# Half Life 2 Orange Box Installing Problems



## jaboyle0 (Oct 19, 2007)

Just went out and bought half life 2 . slipped it in my pc which previously did have half life 2 on it with steam and counter strike source. Anyway i have uninstalled them as i knew this was comeing out and since then more games have come out so more room is needed. I put the disk in my computer and it says " another version of this product is already installed, installation cannot continue until it has been removed (then it says remove them by going to add remove programs)" anyway i went there to double check and It is not there. I purchased half life legally and have a legal account? whats the problem!! i really want to play this game !!!!! Please help me and thanks for reading:upset:


----------



## pharoah (Aug 28, 2006)

did you delete the files when you uninstalled?also if they are showing installed when inserting the disc,but not showing installed in add/remove.you may need to run regedit to delete all registry entries for it.


----------



## KIDhl2 (Mar 9, 2007)

Try in the steam games tab,right click on the game,and delete local content.Then try reinstall.


----------



## jaboyle0 (Oct 19, 2007)

thanks alot for your replys . I had to intall the original half life copy and i cliked instal. then it only gave me the option of fully uninstall steam. But now i have a bigger problem, I need to use my standard vga adapter to update my software or sumit like that. i will post another thread. thanks agen


----------



## jaboyle0 (Oct 19, 2007)

*It syas i need 2 be using my ' standard vga adapter '*

I recently posted the below and got some great responses which i am very happy with thanks , But i dont think i made it clear

" before i start any of the games included in the halflife 2 orange box from steam it tells me " update your driver software as it could cause problems ". my dirver is the ' radeon series 9600 ' . It gave me a link in which i found my driver and downloaded the software. It then told me it could not continue as I do not have '.net framework 2.0 ' and so i set of on the web and downloaded this. Then it told me to carry on the process i must be using a standard vga adapter ? this is where im stuck ? please help me anyone !! thanks for reading ! "

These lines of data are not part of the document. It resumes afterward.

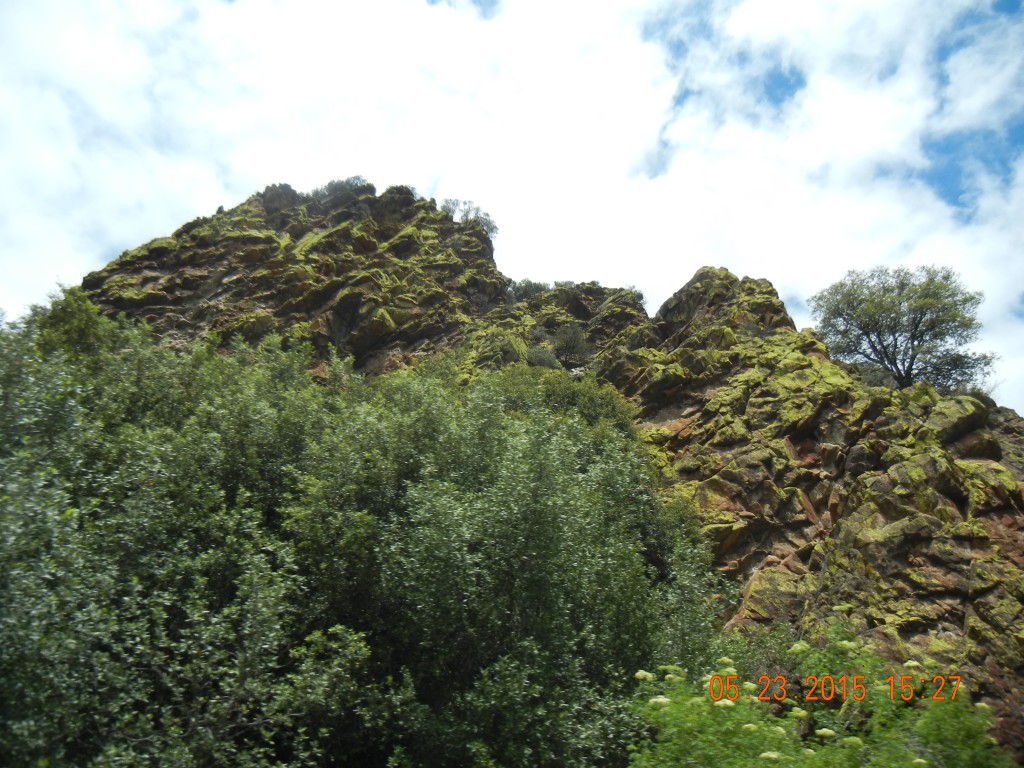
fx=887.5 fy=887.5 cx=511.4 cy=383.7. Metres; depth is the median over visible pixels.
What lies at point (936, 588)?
rocky hill
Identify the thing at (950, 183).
sky
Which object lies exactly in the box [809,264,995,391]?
tree
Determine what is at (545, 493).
tree
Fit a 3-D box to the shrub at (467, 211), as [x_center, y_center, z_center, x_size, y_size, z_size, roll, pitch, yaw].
[-1.736,-6.364,34.820,2.609,1.697,2.502,0,-20,0]
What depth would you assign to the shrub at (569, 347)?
27.00 m
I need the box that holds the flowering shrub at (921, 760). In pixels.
[620,614,1010,767]
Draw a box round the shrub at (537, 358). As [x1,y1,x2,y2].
[525,344,562,369]
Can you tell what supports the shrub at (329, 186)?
on the rocky hill
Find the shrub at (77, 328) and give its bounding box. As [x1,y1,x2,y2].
[34,283,113,360]
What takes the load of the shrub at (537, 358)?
on the rocky hill
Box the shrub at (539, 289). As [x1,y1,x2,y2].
[509,279,549,300]
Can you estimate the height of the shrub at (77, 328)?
2.210 m
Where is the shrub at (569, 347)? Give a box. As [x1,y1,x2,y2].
[550,325,590,368]
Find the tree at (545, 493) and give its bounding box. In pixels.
[286,366,726,767]
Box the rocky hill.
[72,182,1023,767]
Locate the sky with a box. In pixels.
[0,0,1022,417]
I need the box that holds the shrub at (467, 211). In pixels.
[438,198,498,235]
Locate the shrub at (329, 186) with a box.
[310,176,376,200]
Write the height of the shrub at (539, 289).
1.273 m

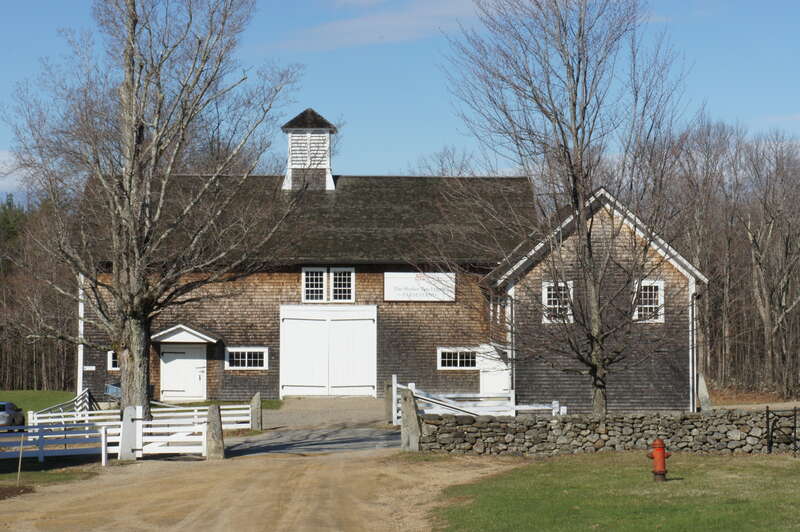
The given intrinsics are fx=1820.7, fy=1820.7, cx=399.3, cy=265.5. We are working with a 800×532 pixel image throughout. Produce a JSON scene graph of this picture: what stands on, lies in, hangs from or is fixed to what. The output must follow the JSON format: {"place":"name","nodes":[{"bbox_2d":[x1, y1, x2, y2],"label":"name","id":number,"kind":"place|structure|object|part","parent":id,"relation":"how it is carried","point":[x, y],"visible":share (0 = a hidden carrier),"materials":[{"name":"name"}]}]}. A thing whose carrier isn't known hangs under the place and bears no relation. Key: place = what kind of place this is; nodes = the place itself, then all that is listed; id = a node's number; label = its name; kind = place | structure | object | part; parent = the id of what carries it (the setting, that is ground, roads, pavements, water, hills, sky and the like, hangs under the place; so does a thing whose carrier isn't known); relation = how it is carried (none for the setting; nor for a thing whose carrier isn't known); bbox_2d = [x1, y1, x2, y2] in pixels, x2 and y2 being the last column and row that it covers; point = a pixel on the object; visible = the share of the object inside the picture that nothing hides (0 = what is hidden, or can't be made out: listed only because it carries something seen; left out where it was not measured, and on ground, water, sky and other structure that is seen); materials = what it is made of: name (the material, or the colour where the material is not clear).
{"place":"outdoors","nodes":[
{"label":"outdoors","id":0,"kind":"place"},
{"bbox_2d":[0,150,30,196],"label":"cloud","id":1,"kind":"structure","parent":0,"point":[13,162],"materials":[{"name":"white"}]},
{"bbox_2d":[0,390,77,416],"label":"lawn","id":2,"kind":"structure","parent":0,"point":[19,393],"materials":[{"name":"green plant"}]},
{"bbox_2d":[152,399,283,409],"label":"lawn","id":3,"kind":"structure","parent":0,"point":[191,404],"materials":[{"name":"green plant"}]},
{"bbox_2d":[0,439,515,531],"label":"dirt road","id":4,"kind":"structure","parent":0,"point":[320,475],"materials":[{"name":"beige soil"}]},
{"bbox_2d":[205,403,224,459],"label":"stone post","id":5,"kind":"object","parent":4,"relation":"on","point":[219,433],"visible":0.87,"materials":[{"name":"grey stone"}]},
{"bbox_2d":[226,398,396,456],"label":"driveway","id":6,"kind":"structure","parent":0,"point":[381,436],"materials":[{"name":"grey concrete"}]},
{"bbox_2d":[262,0,491,52],"label":"cloud","id":7,"kind":"structure","parent":0,"point":[360,24],"materials":[{"name":"white"}]},
{"bbox_2d":[76,108,710,414],"label":"barn","id":8,"kind":"structure","parent":0,"point":[265,323],"materials":[{"name":"brown wood"}]},
{"bbox_2d":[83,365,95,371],"label":"small sign","id":9,"kind":"object","parent":8,"relation":"attached to","point":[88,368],"visible":0.95,"materials":[{"name":"white"}]},
{"bbox_2d":[107,349,118,370],"label":"window","id":10,"kind":"structure","parent":8,"relation":"in","point":[111,360],"materials":[{"name":"white"}]},
{"bbox_2d":[160,344,205,400],"label":"white door","id":11,"kind":"structure","parent":8,"relation":"in","point":[191,360],"materials":[{"name":"white paint"}]},
{"bbox_2d":[151,323,220,344],"label":"door canopy","id":12,"kind":"object","parent":8,"relation":"attached to","point":[213,340],"visible":0.89,"materials":[{"name":"white paint"}]},
{"bbox_2d":[225,347,268,369],"label":"window","id":13,"kind":"structure","parent":8,"relation":"in","point":[246,355],"materials":[{"name":"white glass"}]},
{"bbox_2d":[281,108,338,191],"label":"cupola","id":14,"kind":"object","parent":8,"relation":"on","point":[329,177],"visible":0.87,"materials":[{"name":"white paint"}]},
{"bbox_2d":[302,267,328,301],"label":"window","id":15,"kind":"structure","parent":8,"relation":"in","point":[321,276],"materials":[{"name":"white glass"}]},
{"bbox_2d":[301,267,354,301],"label":"window","id":16,"kind":"structure","parent":8,"relation":"in","point":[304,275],"materials":[{"name":"white"}]},
{"bbox_2d":[280,305,376,397],"label":"double door","id":17,"kind":"structure","parent":8,"relation":"in","point":[307,380],"materials":[{"name":"white paint"}]},
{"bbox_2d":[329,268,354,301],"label":"window","id":18,"kind":"structure","parent":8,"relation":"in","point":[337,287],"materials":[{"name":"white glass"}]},
{"bbox_2d":[384,271,456,300],"label":"sign","id":19,"kind":"object","parent":8,"relation":"attached to","point":[401,297],"visible":0.95,"materials":[{"name":"white wood"}]},
{"bbox_2d":[437,347,477,369],"label":"window","id":20,"kind":"structure","parent":8,"relation":"in","point":[464,359],"materials":[{"name":"white glass"}]},
{"bbox_2d":[479,344,509,393],"label":"side door","id":21,"kind":"structure","parent":8,"relation":"in","point":[490,373],"materials":[{"name":"white paint"}]},
{"bbox_2d":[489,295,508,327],"label":"window","id":22,"kind":"structure","parent":8,"relation":"in","point":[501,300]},
{"bbox_2d":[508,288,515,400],"label":"downspout","id":23,"kind":"object","parent":8,"relation":"attached to","point":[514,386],"visible":0.77,"materials":[{"name":"metal"}]},
{"bbox_2d":[542,280,573,323],"label":"window","id":24,"kind":"structure","parent":8,"relation":"in","point":[562,292],"materials":[{"name":"white"}]},
{"bbox_2d":[633,279,663,322],"label":"window","id":25,"kind":"structure","parent":8,"relation":"in","point":[653,306],"materials":[{"name":"white"}]},
{"bbox_2d":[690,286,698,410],"label":"downspout","id":26,"kind":"object","parent":8,"relation":"attached to","point":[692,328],"visible":0.85,"materials":[{"name":"metal"}]},
{"bbox_2d":[0,0,799,206],"label":"sky","id":27,"kind":"structure","parent":0,"point":[396,155],"materials":[{"name":"blue"}]},
{"bbox_2d":[413,408,798,456],"label":"stone wall","id":28,"kind":"structure","parent":0,"point":[518,421],"materials":[{"name":"grey stone"}]},
{"bbox_2d":[431,452,799,531],"label":"lawn","id":29,"kind":"structure","parent":0,"point":[556,464],"materials":[{"name":"green plant"}]},
{"bbox_2d":[648,437,670,481],"label":"fire hydrant","id":30,"kind":"object","parent":29,"relation":"on","point":[656,442],"visible":0.98,"materials":[{"name":"red metal"}]},
{"bbox_2d":[765,406,799,456],"label":"metal gate","id":31,"kind":"structure","parent":29,"relation":"on","point":[767,411],"materials":[{"name":"black metal"}]},
{"bbox_2d":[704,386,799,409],"label":"dirt ground","id":32,"kind":"structure","parent":0,"point":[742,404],"materials":[{"name":"brown"}]},
{"label":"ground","id":33,"kind":"structure","parent":0},
{"bbox_2d":[0,400,25,430],"label":"car","id":34,"kind":"object","parent":33,"relation":"on","point":[3,405],"visible":0.85,"materials":[{"name":"silver metal"}]},
{"bbox_2d":[0,194,78,390],"label":"tree line","id":35,"kind":"object","parent":33,"relation":"on","point":[22,383],"visible":0.41,"materials":[{"name":"brown wood"}]},
{"bbox_2d":[0,461,100,493],"label":"grass strip","id":36,"kind":"object","parent":33,"relation":"on","point":[10,475],"visible":0.6,"materials":[{"name":"green plant"}]},
{"bbox_2d":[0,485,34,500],"label":"mulch bed","id":37,"kind":"object","parent":36,"relation":"on","point":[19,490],"visible":0.88,"materials":[{"name":"brown"}]},
{"bbox_2d":[17,438,23,483],"label":"wooden stake","id":38,"kind":"object","parent":36,"relation":"on","point":[19,467],"visible":0.95,"materials":[{"name":"brown wood"}]},
{"bbox_2d":[0,420,118,466],"label":"white fence","id":39,"kind":"object","parent":36,"relation":"on","point":[104,452],"visible":0.79,"materials":[{"name":"white wood"}]},
{"bbox_2d":[28,387,101,427],"label":"white fence","id":40,"kind":"object","parent":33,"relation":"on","point":[86,399],"visible":0.61,"materials":[{"name":"white wood"}]},
{"bbox_2d":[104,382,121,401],"label":"bench","id":41,"kind":"object","parent":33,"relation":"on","point":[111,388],"visible":0.47,"materials":[{"name":"metal"}]},
{"bbox_2d":[118,404,140,459],"label":"gate post","id":42,"kind":"object","parent":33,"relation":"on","point":[127,411],"visible":0.81,"materials":[{"name":"grey stone"}]},
{"bbox_2d":[132,407,208,458],"label":"white gate","id":43,"kind":"structure","parent":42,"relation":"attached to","point":[155,450],"materials":[{"name":"white wood"}]},
{"bbox_2d":[3,0,299,423],"label":"bare tree","id":44,"kind":"object","parent":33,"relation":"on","point":[132,39],"visible":0.99,"materials":[{"name":"brown plant"}]},
{"label":"trunk","id":45,"kind":"part","parent":44,"relation":"part of","materials":[{"name":"wood"}]},
{"bbox_2d":[250,392,262,430],"label":"stone post","id":46,"kind":"object","parent":33,"relation":"on","point":[255,405],"visible":0.89,"materials":[{"name":"grey stone"}]},
{"bbox_2d":[384,378,393,423],"label":"stone post","id":47,"kind":"object","parent":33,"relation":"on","point":[390,397],"visible":0.69,"materials":[{"name":"stone"}]},
{"bbox_2d":[400,388,420,451],"label":"stone post","id":48,"kind":"object","parent":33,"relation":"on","point":[404,417],"visible":0.89,"materials":[{"name":"grey stone"}]},
{"bbox_2d":[390,377,561,419],"label":"white fence","id":49,"kind":"object","parent":33,"relation":"on","point":[451,396],"visible":0.51,"materials":[{"name":"white wood"}]},
{"bbox_2d":[442,0,694,418],"label":"bare tree","id":50,"kind":"object","parent":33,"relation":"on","point":[575,118],"visible":0.99,"materials":[{"name":"plant"}]},
{"bbox_2d":[697,372,711,410],"label":"stone post","id":51,"kind":"object","parent":33,"relation":"on","point":[702,386],"visible":0.82,"materials":[{"name":"grey stone"}]},
{"bbox_2d":[637,119,799,403],"label":"tree line","id":52,"kind":"object","parent":33,"relation":"on","point":[700,261],"visible":0.68,"materials":[{"name":"brown wood"}]}
]}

After i downloaded the dotnet framework 2.0 then whilst installing it and error message saying "inf error" soon followed by another error saying " to carry on the installation with this software please use your standard vga adapter and try again " ???? this is where im stuck . please help me . Im not amazing on comuters so if u post which will be greatly appreciated, please tell me how to get to where i need 2 get 2 if u no wot i meen ? thnaks for reading ! have a great day ray:ray:ray:ray:ray:ray:ray:ray::wave::wave::wave::wave::wave::wave:




Hi iv just got half life 2 orange box and recently i needed to update my


----------



## jaboyle0 (Oct 19, 2007)

*inernal error whilst playing half life 2 orange box*

i get this message everytime i start to play half life ? 

:sigh: "Internal Driver Error in IDirect3dDevice9 :resent()" :sigh:

what does this mean and how can i fix it ? please can someone help ? thanks for reading


----------



## Aus_Karlos (Mar 10, 2007)

*Re: inernal error whilst playing half life 2 orange box*

You have out-of-date/ corrupt Directx 9.0 drivers. Use my sig link and dowload the latest


----------